Björk's swan dress. J.Lo's plunging green Versace. Cher's black feather Bob Mackie headdress … all iconic red-carpet moments. But last year, they were all butchered by beef. Yes, we're talking about Lady Gaga's meat dress at September's MTV Video Music Awards, an ensemble that was at once shocking, seductive, meaningful and, perhaps most important, ripe for pop culture infamy.

Ever media-savvy, Gaga was very much aware that the ensemble's creator, Franc Fernandez, would be forever changed the moment her stylist tweeted his name to the universe.

“After she won, she said to me backstage, 'You're a sensation now,' ” Fernandez remembers. “She just knew.”

The rabid attention that followed might have been frustrating for some designers (how do you top something so outrageous?) but 24-year-old Fernandez never saw it that way. “I'm not a designer, I'm an artist, so it wasn't a concern.”

Indeed, before that night, Fernandez was known for working with designers. “I fake it till I make it,” Fernandez says, sipping coffee in his downtown Garment District loft. “Keep talking to the right people and eventually something can happen.”

Fernandez was a fan of Gaga's stylist, Nicola Formichetti, who came up with the meat idea, first as a purse, then as an entire getup. They connected via email. That led to Fernandez's first collaboration with the pop star: the bejeweled headpiece and top seen in her “Bad Romance” video. Since the meat dress, he's done hats for Gaga and gone to Paris, where she wore his headwear for the Thierry Mugler runway show.

Paris runways are a long way from Sylmar, where Fernandez grew up in a close-knit Argentine household, fascinated by trends and technology. Though his most famous medium might always be beef (which he bought from his family butcher, Palermo Deli in Granada Hills), most of his work is decidedly less primal. He has a precise, futuristic aesthetic, nurtured by tech tools and communication. “My biggest inspiration has been the Internet. I can literally sit for hours on my computer, clicking through all these different worlds.”

He pulls up a video he conceived and directed to be seen on the iPhone for a friend, Sam Sparro. Called “Pink Cloud,” it's a visual feast of body paint, latex, masks and Fernandez's signature wild headwear. Currently he is working on stuff for Levi's and doing stagewear for the likes of Scissor Sisters and Fischerspooner.

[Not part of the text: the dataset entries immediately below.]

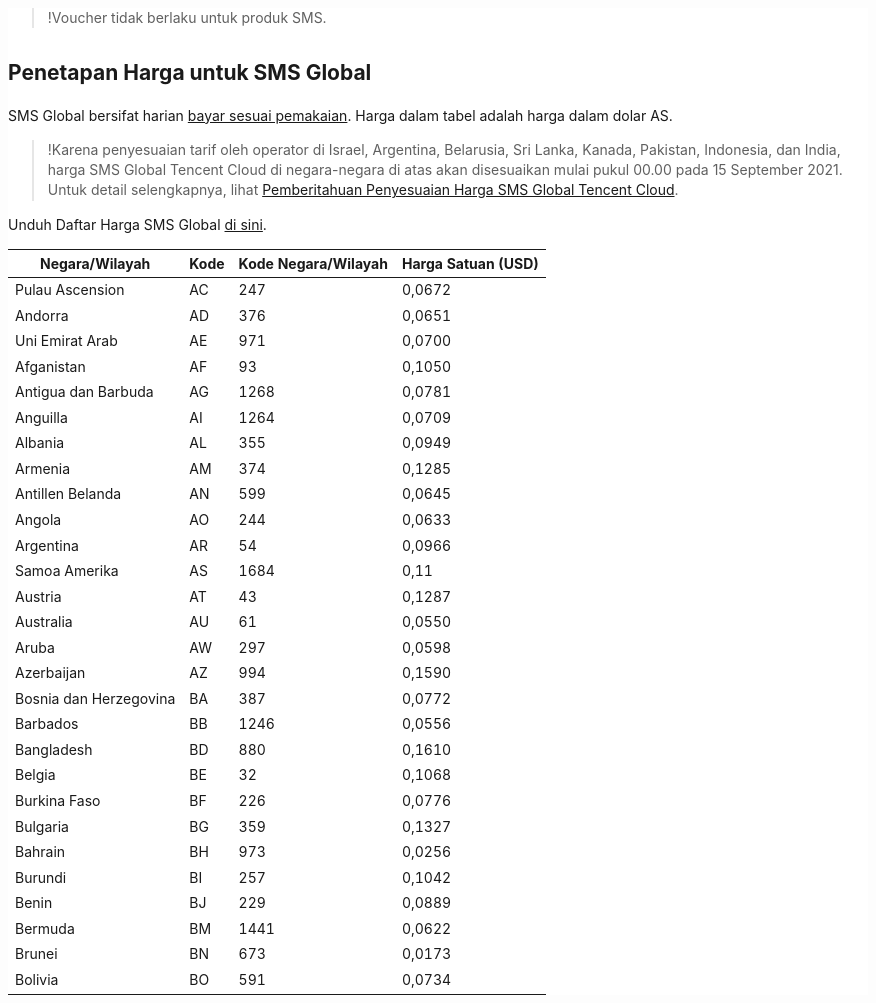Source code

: > !Voucher tidak berlaku untuk produk SMS.

## Penetapan Harga untuk SMS Global
SMS Global bersifat harian [bayar sesuai pemakaian](https://intl.cloud.tencent.com/document/product/382/18052). Harga dalam tabel adalah harga dalam dolar AS.

> !Karena penyesuaian tarif oleh operator di Israel, Argentina, Belarusia, Sri Lanka, Kanada, Pakistan, Indonesia, dan India, harga SMS Global Tencent Cloud di negara-negara di atas akan disesuaikan mulai pukul 00.00 pada 15 September 2021. Untuk detail selengkapnya, lihat [Pemberitahuan Penyesuaian Harga SMS Global Tencent Cloud](https://intl.cloud.tencent.com/document/product/382/35602).

Unduh Daftar Harga SMS Global [di sini](https://qcloudimg.tencent-cloud.cn/raw/46eeb51b661e52cafcb91f2e9fedf88d.pdf).

| Negara/Wilayah | Kode| Kode Negara/Wilayah |Harga Satuan (USD) |
|--------------------|-------|---------|---------------|
| Pulau Ascension               | AC   | 247    | 0,0672 |
| Andorra                          | AD   | 376    | 0,0651 |
| Uni Emirat Arab             | AE   | 971    | 0,0700 |
| Afganistan                      | AF   | 93     | 0,1050 |
| Antigua dan Barbuda              | AG   | 1268   | 0,0781 |
| Anguilla                         | AI   | 1264   | 0,0709 |
| Albania                          | AL   | 355    | 0,0949 |
| Armenia                          | AM   | 374    | 0,1285 |
| Antillen Belanda            | AN   | 599    | 0,0645 |
| Angola                           | AO   | 244    | 0,0633 |
| Argentina                        | AR   | 54     | 0,0966 |
| Samoa Amerika                  | AS   | 1684   | 0,11   |
| Austria                          | AT   | 43     | 0,1287 |
| Australia                        | AU   | 61     | 0,0550 |
| Aruba                            | AW   | 297    | 0,0598 |
| Azerbaijan                       | AZ   | 994    | 0,1590 |
| Bosnia dan Herzegovina            | BA   | 387    | 0,0772 |
| Barbados                         | BB   | 1246   | 0,0556 |
| Bangladesh                       | BD   | 880    | 0,1610 |
| Belgia                          | BE   | 32     | 0,1068 |
| Burkina Faso                     | BF   | 226    | 0,0776 |
| Bulgaria                         | BG   | 359    | 0,1327 |
| Bahrain                          | BH   | 973    | 0,0256 |
| Burundi                          | BI   | 257    | 0,1042 |
| Benin                            | BJ   | 229    | 0,0889 |
| Bermuda                          | BM   | 1441   | 0,0622 |
| Brunei                           | BN   | 673    | 0,0173 |
| Bolivia                          | BO   | 591    | 0,0734 |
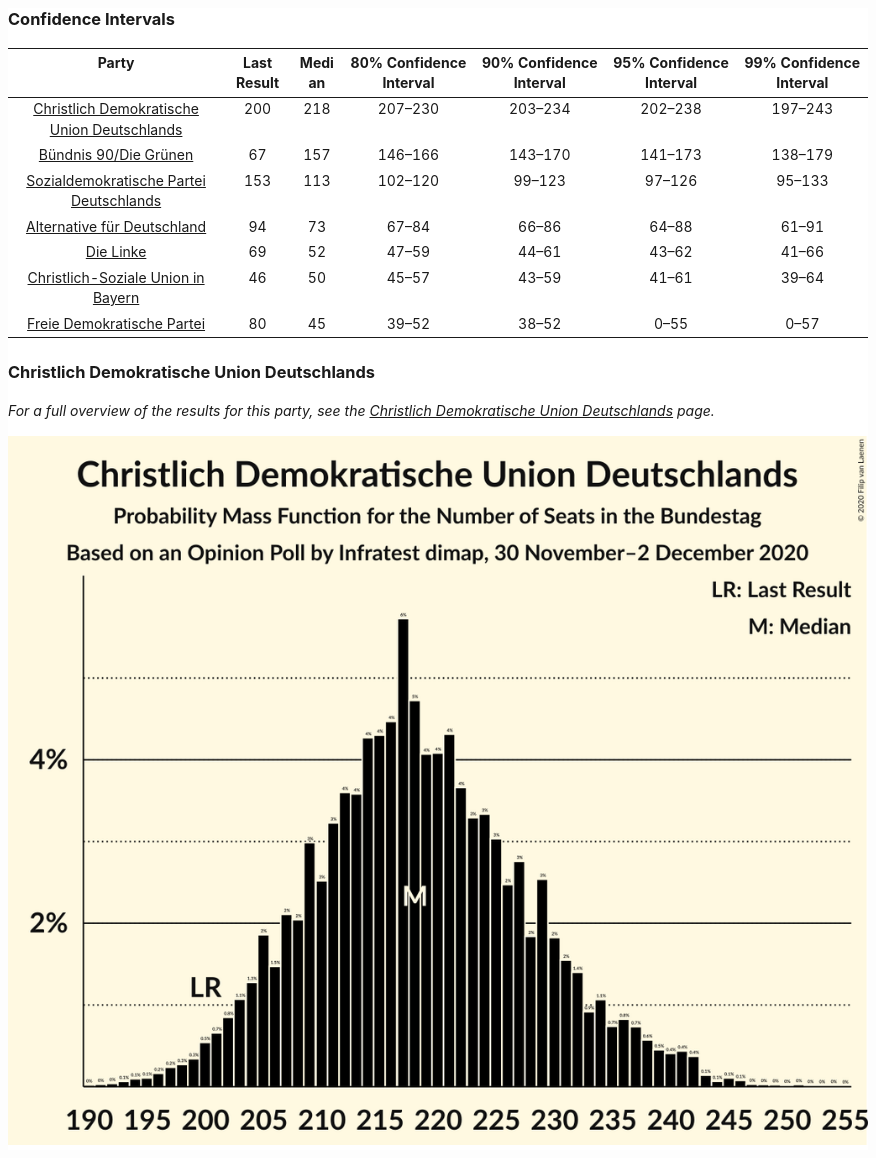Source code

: ### Confidence Intervals

| Party | Last Result | Median | 80% Confidence Interval | 90% Confidence Interval | 95% Confidence Interval | 99% Confidence Interval |
|:-----:|:-----------:|:------:|:-----------------------:|:-----------------------:|:-----------------------:|:-----------------------:|
| <a href="#christlich-demokratische-union-deutschlands">Christlich Demokratische Union Deutschlands</a> | 200 | 218 | 207–230 |203–234 |202–238 |197–243 |
| <a href="#bündnis-90/die-grünen">Bündnis 90/Die Grünen</a> | 67 | 157 | 146–166 |143–170 |141–173 |138–179 |
| <a href="#sozialdemokratische-partei-deutschlands">Sozialdemokratische Partei Deutschlands</a> | 153 | 113 | 102–120 |99–123 |97–126 |95–133 |
| <a href="#alternative-für-deutschland">Alternative für Deutschland</a> | 94 | 73 | 67–84 |66–86 |64–88 |61–91 |
| <a href="#die-linke">Die Linke</a> | 69 | 52 | 47–59 |44–61 |43–62 |41–66 |
| <a href="#christlich-soziale-union-in-bayern">Christlich-Soziale Union in Bayern</a> | 46 | 50 | 45–57 |43–59 |41–61 |39–64 |
| <a href="#freie-demokratische-partei">Freie Demokratische Partei</a> | 80 | 45 | 39–52 |38–52 |0–55 |0–57 |

### Christlich Demokratische Union Deutschlands

*For a full overview of the results for this party, see the [Christlich Demokratische Union Deutschlands](party-christlichdemokratischeuniondeutschlands.html) page.*

![Graph with seats probability mass function not yet produced](2020-12-02-Infratestdimap-seats-pmf-christlichdemokratischeuniondeutschlands.png "Seats Probability Mass Function")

Fernandez says he prefers the term curating to designing. Still, there's no denying that his frock o' flesh has elevated his status not only in the fashion world but also in the Los Angeles design scene.

“I think L.A. has the best fashion,” he says. “People in L.A. have more time to incubate … in our cars and our homes, so we come up with more eccentric, theatrical things. When you go to art galleries and house parties, you realize really interesting people do live here, and they wear things you can't get away with anywhere else.”